Pretty exciting find this last Saturday (October 18th). Hiked up the Middle Fork Trail past the 9-hour giant (see next post) and then went up hill West of the creek from 9-hour lake. At about 1600' the stumps stop, it gets steep, and there are a whole lot of big trees. I measured a couple and they were in the 180-200' range, so nothing really big but they went on and on. In fact, that group of trees was pretty continuous for about a mile West until you get to the really brushy rock field just before the Rainy Creek drainage.

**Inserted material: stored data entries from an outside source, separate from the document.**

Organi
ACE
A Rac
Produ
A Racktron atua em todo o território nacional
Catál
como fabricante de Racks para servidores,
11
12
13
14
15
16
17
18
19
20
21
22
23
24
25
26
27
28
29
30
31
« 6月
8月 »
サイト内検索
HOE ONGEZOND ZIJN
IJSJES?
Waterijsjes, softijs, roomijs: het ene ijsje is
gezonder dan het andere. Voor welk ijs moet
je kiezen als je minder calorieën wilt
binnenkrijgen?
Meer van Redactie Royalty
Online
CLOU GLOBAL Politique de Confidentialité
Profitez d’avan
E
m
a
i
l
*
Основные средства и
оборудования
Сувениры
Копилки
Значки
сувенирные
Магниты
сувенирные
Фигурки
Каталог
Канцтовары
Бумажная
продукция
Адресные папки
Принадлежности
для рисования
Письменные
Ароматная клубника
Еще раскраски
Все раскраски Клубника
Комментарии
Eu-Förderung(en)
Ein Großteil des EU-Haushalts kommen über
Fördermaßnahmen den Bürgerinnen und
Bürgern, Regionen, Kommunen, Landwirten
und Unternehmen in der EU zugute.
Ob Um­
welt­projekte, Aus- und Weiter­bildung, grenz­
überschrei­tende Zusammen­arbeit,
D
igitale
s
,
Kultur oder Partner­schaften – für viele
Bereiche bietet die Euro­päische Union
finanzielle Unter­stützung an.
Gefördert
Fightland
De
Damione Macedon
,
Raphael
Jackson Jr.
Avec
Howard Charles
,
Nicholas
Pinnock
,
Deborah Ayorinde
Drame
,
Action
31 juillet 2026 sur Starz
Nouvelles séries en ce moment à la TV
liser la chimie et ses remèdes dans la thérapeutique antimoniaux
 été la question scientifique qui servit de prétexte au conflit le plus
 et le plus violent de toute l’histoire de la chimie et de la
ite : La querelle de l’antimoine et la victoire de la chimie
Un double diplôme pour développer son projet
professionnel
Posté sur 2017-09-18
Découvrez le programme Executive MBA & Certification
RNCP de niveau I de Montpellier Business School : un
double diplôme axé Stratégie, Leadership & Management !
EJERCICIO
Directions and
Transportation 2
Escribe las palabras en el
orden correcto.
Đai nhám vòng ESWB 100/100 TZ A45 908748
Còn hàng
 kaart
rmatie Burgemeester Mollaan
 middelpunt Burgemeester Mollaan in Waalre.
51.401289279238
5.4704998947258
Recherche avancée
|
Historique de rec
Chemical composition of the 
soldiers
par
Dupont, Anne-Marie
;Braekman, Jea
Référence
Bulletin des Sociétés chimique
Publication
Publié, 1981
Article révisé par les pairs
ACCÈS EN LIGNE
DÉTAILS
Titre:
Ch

This is big-time cross country work here. Extremely steep with, essentially, ramps that lead from various 'shelves' (in quotes because they are only flat relative to the other terrain). Crossing the four stream beds is even more challenging with the first two being the worst. I went up to 1800' along 9-hour creek then traversed up to about 2,000'. I crossed into the brush at 2,300', right near a tree with a huge base, but splits into three trees about 30' up (almost took a picture by it but thought it would be misleading).
This was the hardest cross-country I have ever done in my life, taking over 4 hours to go that mile. In retrospect, I probably should have had a helmet. Although I left a detailed route description at home, I'm pretty sure, had I fallen, I would have never been found.
All that aside, this was the longest stretch of large old-growth I have seen in Washington outside of the Olympic NP or North Cascades NP. I think it is the Land of Giants.
I had great hopes for the Rainy Creek drainage but was dissappointed to find it all logged, even into the areas I showed as old-growth. It was a perfect place, you can tell by the stumps!